## The records:
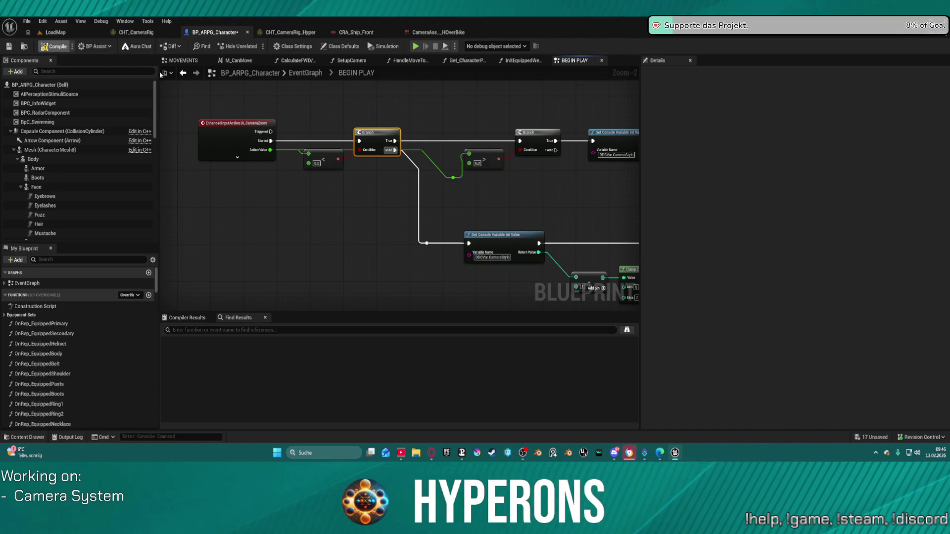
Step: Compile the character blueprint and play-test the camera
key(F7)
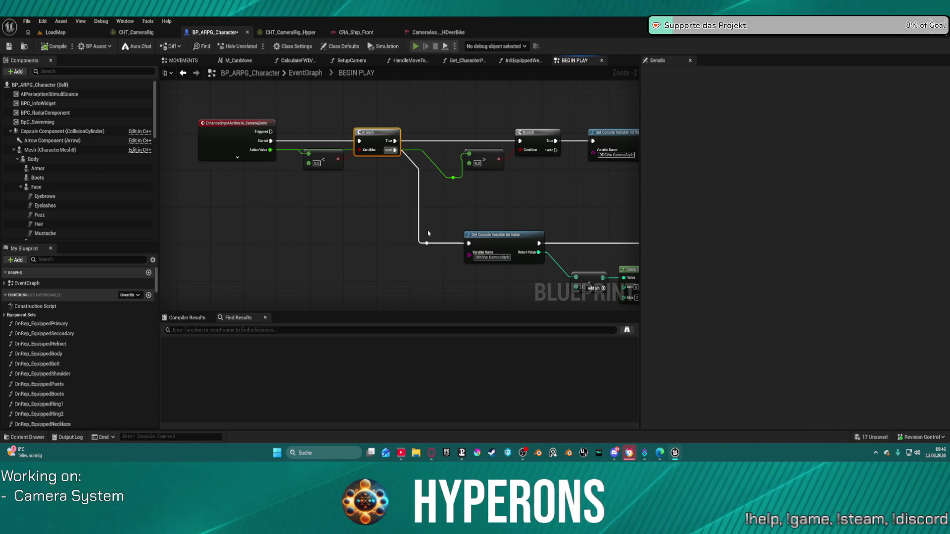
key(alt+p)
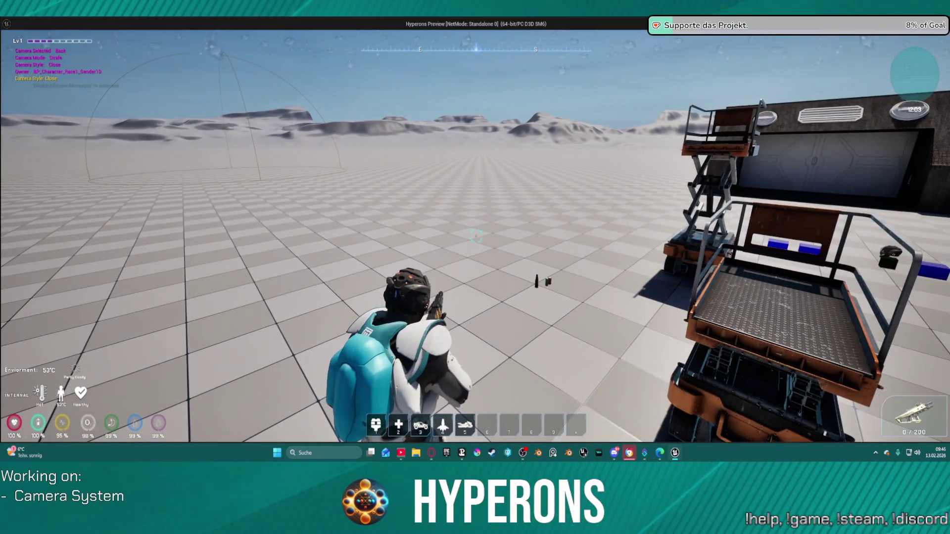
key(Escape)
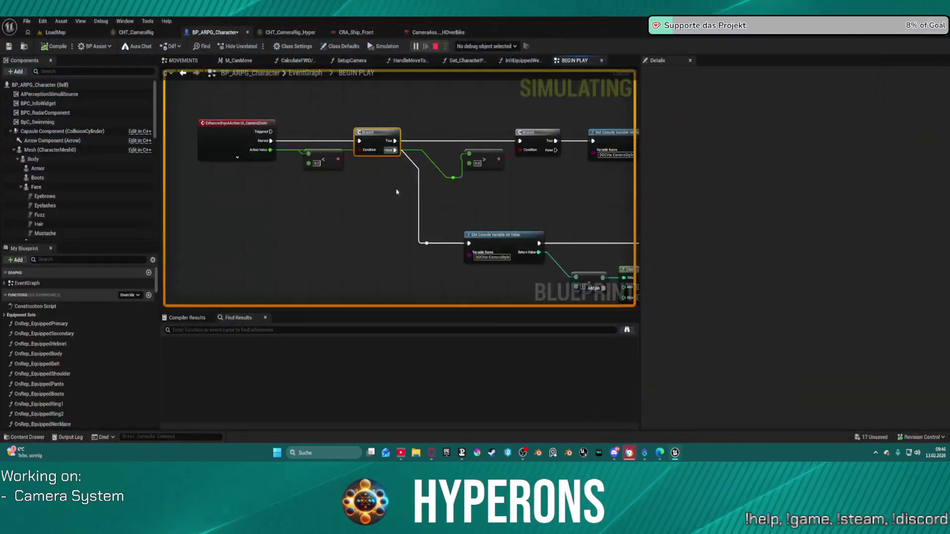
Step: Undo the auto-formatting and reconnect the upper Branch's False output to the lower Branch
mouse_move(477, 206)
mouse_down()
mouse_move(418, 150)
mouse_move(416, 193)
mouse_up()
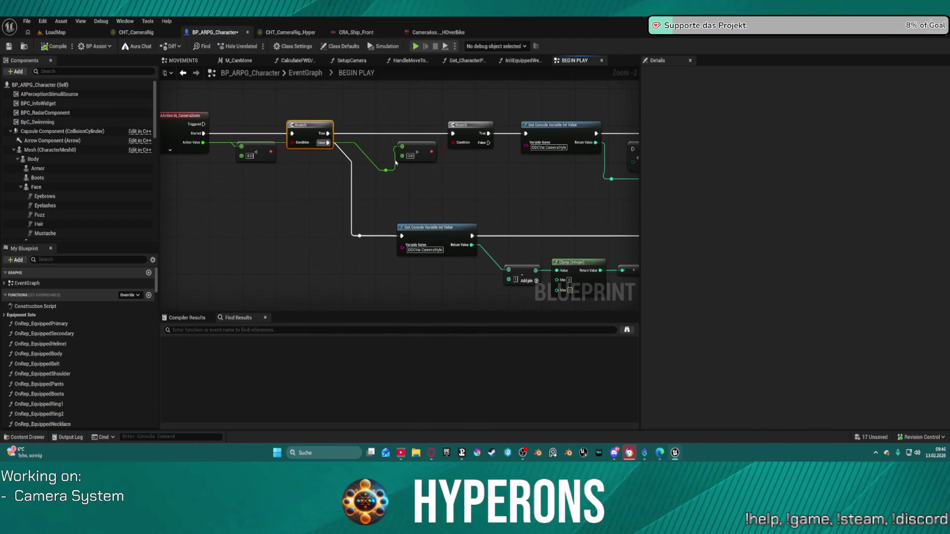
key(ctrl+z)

## Your assignment:
Only the lines from the one that contains "mouse_down()" through the last line of the records may appear in the answer, retyped exactly and with no pictures.

## Response:
mouse_down()
mouse_move(418, 150)
mouse_move(416, 193)
mouse_up()
key(ctrl+z)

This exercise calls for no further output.